- [Task requirements] Copy, word for word, the lines of the entries below between the one with "poppenvoorstelling vol humor, spel en leuke" and the one with "een boeiende show", inclusive, and leave out everything else.
-------------------------
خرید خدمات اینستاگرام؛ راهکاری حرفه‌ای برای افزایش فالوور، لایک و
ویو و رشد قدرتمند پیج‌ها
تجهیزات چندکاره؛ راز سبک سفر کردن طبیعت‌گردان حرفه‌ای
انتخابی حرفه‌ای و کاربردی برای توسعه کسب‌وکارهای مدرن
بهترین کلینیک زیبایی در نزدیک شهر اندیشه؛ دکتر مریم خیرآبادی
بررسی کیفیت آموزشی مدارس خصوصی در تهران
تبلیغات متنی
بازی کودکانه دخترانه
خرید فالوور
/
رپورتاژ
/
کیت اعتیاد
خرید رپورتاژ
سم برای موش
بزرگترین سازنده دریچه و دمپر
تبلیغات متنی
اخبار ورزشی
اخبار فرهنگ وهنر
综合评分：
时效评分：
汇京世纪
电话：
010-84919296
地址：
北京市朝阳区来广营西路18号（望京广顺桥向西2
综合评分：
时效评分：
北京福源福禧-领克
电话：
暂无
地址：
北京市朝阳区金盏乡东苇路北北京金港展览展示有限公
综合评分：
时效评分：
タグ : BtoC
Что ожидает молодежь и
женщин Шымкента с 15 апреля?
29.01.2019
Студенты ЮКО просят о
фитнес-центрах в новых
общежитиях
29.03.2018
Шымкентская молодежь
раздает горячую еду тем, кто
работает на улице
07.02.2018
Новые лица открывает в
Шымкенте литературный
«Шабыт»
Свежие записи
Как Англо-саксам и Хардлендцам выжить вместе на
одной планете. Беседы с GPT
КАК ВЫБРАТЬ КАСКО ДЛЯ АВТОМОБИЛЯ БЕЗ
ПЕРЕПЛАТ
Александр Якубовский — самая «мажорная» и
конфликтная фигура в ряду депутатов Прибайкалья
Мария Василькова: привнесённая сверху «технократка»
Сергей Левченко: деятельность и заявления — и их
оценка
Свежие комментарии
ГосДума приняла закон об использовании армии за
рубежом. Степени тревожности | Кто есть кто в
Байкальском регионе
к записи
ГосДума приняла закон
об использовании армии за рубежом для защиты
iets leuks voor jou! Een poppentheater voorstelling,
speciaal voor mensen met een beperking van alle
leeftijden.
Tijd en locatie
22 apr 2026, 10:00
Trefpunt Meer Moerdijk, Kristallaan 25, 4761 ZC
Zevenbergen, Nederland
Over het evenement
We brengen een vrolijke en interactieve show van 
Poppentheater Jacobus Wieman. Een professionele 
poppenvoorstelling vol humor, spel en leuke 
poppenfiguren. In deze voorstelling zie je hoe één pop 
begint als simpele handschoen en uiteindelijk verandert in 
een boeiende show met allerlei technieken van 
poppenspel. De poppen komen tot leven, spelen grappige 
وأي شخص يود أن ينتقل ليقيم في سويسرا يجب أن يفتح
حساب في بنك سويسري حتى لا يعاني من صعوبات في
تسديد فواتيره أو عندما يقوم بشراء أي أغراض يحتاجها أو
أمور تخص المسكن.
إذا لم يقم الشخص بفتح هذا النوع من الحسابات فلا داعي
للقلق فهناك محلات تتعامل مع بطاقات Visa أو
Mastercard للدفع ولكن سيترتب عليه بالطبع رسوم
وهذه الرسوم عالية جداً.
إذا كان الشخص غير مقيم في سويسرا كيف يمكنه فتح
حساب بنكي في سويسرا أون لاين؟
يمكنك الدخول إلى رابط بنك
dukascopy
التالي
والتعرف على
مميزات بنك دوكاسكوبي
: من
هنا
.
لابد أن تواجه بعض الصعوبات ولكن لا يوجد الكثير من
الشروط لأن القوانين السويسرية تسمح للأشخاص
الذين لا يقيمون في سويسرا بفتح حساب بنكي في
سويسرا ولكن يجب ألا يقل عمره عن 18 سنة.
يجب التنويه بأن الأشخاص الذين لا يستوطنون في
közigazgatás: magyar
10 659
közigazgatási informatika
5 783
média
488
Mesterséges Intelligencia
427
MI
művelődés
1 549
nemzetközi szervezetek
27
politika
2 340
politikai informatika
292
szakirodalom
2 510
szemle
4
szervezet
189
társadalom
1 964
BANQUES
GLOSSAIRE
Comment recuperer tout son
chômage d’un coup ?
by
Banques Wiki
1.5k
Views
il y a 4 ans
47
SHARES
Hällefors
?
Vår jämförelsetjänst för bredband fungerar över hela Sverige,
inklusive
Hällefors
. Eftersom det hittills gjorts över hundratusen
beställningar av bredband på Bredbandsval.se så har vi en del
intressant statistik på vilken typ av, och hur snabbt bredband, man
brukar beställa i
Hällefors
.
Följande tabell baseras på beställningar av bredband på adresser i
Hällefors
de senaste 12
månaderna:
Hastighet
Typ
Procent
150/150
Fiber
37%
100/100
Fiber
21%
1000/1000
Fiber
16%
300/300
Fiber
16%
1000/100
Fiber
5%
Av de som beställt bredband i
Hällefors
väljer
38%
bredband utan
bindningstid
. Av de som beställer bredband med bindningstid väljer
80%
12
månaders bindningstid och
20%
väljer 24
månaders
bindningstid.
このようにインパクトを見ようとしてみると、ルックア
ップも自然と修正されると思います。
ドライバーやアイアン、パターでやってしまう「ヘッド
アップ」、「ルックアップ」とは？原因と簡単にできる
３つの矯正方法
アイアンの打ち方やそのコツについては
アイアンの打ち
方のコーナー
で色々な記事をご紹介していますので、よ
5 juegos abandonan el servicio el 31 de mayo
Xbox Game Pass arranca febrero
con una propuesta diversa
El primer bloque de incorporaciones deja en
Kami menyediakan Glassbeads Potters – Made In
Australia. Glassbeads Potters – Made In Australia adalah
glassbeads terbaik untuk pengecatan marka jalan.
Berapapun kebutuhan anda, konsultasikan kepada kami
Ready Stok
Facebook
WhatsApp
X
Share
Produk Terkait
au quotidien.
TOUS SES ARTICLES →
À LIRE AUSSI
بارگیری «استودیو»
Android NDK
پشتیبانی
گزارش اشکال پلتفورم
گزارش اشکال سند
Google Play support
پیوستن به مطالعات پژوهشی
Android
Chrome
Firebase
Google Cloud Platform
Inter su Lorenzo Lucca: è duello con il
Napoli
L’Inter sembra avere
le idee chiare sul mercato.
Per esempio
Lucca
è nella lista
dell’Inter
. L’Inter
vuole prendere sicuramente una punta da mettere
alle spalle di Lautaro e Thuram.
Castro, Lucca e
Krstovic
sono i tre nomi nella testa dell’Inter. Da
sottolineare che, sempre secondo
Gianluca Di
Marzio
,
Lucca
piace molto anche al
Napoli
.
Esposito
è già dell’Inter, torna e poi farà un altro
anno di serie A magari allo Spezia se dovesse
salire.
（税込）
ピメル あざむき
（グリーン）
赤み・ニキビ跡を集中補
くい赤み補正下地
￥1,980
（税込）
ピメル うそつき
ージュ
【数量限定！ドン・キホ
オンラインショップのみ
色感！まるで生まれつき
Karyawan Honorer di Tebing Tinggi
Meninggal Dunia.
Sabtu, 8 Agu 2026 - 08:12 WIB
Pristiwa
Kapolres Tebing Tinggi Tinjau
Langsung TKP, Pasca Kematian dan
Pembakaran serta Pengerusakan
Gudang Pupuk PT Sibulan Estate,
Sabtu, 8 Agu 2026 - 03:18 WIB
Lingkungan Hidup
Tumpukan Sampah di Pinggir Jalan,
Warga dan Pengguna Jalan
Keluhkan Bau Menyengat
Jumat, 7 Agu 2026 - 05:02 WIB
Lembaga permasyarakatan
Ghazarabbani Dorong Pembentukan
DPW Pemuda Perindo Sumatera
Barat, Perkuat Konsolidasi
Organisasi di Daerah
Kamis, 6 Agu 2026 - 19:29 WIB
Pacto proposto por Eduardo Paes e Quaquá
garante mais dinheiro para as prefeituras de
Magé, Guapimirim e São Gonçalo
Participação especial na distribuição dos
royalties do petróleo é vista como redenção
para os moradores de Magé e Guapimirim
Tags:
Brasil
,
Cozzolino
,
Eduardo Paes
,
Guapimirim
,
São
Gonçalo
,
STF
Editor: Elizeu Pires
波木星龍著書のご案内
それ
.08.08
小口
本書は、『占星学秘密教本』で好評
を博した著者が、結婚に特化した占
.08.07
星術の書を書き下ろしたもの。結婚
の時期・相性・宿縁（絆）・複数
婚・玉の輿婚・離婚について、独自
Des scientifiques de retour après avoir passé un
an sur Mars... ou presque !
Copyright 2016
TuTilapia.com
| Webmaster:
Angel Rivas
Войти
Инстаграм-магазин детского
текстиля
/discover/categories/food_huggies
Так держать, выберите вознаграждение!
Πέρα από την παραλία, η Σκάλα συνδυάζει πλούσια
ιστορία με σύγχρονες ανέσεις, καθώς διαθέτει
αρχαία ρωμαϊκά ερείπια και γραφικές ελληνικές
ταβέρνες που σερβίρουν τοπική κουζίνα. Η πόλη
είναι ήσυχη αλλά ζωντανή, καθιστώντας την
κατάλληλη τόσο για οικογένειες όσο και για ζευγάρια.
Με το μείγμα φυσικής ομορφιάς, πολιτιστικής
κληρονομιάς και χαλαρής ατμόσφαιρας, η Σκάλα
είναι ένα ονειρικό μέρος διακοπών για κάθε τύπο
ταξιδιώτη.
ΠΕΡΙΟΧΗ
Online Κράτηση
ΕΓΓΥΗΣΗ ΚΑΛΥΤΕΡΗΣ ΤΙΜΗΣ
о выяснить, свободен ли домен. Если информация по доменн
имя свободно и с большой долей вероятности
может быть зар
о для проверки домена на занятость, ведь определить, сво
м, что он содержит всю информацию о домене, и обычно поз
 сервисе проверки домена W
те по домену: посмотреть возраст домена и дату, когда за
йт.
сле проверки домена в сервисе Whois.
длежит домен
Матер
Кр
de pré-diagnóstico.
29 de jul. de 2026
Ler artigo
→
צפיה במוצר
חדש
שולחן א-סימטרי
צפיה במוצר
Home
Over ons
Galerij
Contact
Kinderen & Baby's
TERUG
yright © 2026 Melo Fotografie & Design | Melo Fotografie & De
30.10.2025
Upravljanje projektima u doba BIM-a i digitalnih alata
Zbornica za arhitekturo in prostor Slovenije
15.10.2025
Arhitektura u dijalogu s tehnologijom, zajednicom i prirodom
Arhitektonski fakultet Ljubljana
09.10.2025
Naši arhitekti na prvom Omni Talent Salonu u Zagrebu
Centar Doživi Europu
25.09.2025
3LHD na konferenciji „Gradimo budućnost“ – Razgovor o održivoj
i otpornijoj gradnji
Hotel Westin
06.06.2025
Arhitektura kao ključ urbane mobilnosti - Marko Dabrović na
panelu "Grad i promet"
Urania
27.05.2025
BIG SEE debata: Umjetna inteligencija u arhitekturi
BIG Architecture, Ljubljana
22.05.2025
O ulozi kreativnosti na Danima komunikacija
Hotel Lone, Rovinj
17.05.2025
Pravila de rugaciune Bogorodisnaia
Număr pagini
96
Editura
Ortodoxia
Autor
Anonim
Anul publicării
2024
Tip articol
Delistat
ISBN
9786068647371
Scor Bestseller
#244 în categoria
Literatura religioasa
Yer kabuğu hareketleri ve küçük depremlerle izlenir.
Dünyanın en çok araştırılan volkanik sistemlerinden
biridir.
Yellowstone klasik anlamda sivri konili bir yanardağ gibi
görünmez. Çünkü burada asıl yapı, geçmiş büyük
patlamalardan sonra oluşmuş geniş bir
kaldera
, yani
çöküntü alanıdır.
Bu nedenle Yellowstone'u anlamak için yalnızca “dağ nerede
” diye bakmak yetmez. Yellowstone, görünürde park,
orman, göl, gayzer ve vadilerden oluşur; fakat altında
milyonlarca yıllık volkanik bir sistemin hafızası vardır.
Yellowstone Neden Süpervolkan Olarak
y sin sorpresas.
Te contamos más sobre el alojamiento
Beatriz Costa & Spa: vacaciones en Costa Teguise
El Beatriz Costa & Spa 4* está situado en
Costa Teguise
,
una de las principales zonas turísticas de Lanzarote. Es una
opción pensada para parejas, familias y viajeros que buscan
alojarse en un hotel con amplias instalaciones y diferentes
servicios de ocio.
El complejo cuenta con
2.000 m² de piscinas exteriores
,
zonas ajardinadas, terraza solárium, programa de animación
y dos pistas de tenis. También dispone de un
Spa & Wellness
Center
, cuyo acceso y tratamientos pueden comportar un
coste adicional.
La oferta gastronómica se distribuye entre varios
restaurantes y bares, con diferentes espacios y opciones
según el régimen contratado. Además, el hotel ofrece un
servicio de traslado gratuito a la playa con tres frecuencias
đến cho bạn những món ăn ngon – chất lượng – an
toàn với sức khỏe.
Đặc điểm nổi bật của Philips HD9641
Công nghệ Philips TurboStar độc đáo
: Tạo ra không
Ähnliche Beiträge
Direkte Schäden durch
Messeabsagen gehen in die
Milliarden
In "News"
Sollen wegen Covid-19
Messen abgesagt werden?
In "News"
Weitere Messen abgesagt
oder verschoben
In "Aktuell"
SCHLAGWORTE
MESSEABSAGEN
-------------------------
- [Exercise output]
poppenvoorstelling vol humor, spel en leuke 
poppenfiguren. In deze voorstelling zie je hoe één pop 
begint als simpele handschoen en uiteindelijk verandert in 
een boeiende show met allerlei technieken van 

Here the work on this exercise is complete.